In the past two years, we have seen many operators’ target market pivot from start-ups to multinational corporations, as a result, transaction size has increased significantly – transactions involving 15 desks or more now make up 35% of deals, compared to only 12% two years previously. Further, 80% of deals, globally, for 40 desks or more are coming from multinational corporations.
Multinational corporations have predominantly been attracted to flexible workspace by the ability it affords them to align with innovation, attract and retain talent, and to use these spaces to offer something different to staff. The flexibility offered, which in turn leads to cost savings – on average around 25% – is also an attraction.
These changes are nothing new – Servcorp, for example, have always had over 50% of their centres occupied by multinational corporations, outside of their home market, for branch offices and project teams, though the size of these is typically under 10 desks.
In all markets, traditional serviced offices have always been used for branch offices and project teams. However, the new breed of flexible workspace appeals to a wider cross-section of the market and we have seen instances of companies housing their whole operations within flexible workspace – an example of this would be Silicon Valley Bank using WeWork in several of their US markets.

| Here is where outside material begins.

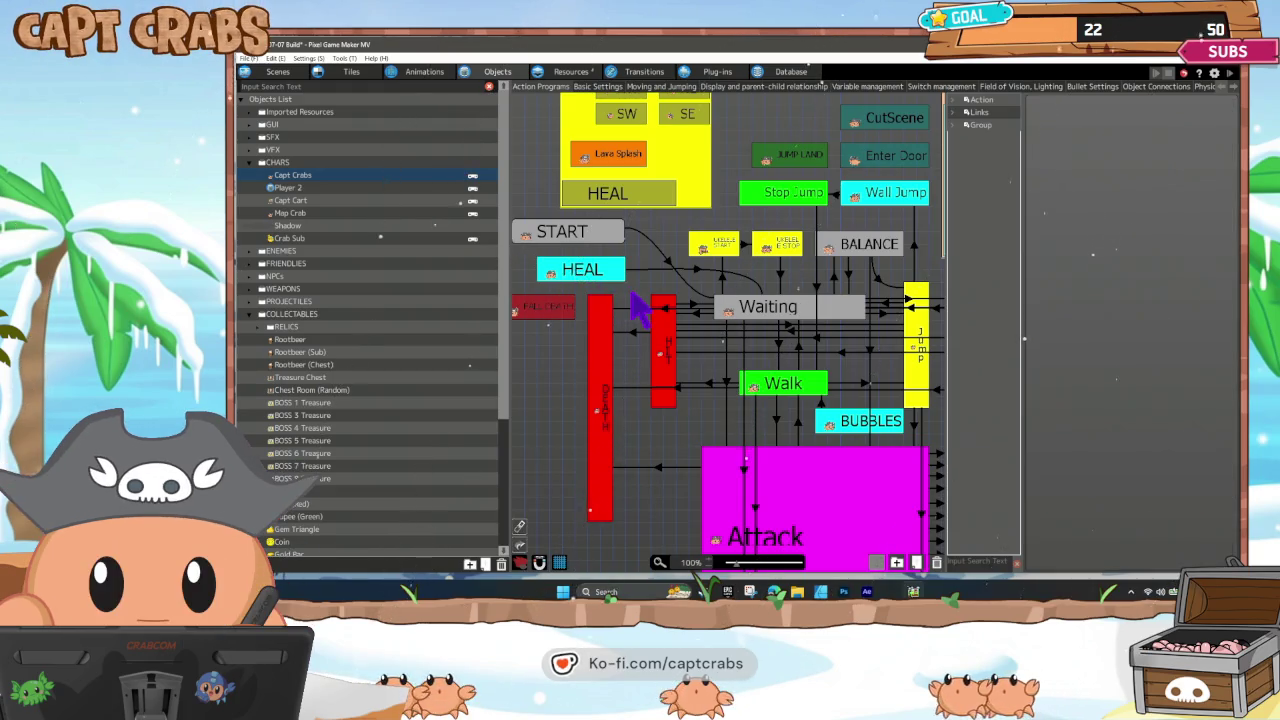
pyautogui.press('ctrl+s')
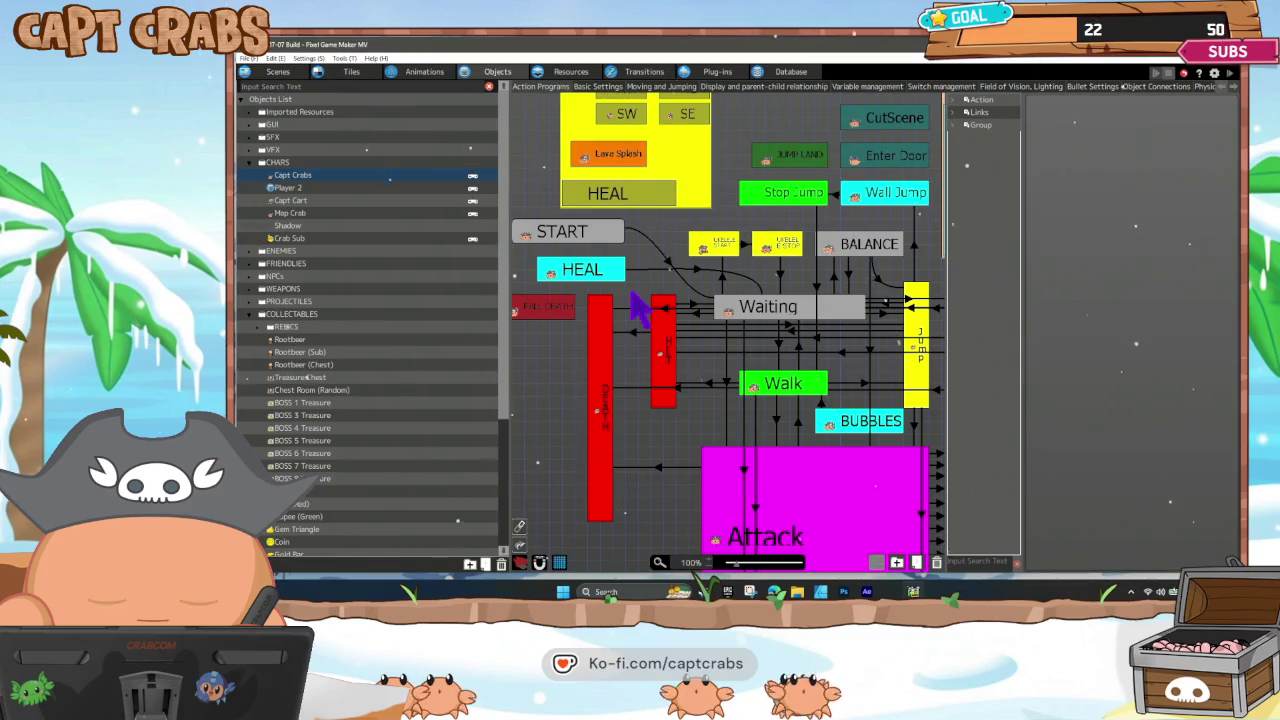
pyautogui.click(250, 58)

In the short term, we expect more multinational corporations to place specific departments within flexible workspace – digital, innovation and technology teams would be most likely to move into these spaces, case in point being HSBC’s decision to take over 400 desks for their digital team in WeWork’s Tower 535 in Hong Kong, and EY similarly moving a team in Sydney to a coworking space. However, in the medium to long term we expect larger, mid-office teams to start moving to flexible workspace in order to unlock flexibility between core space and flexible space, achieve cost savings, and create more collaborative work environments.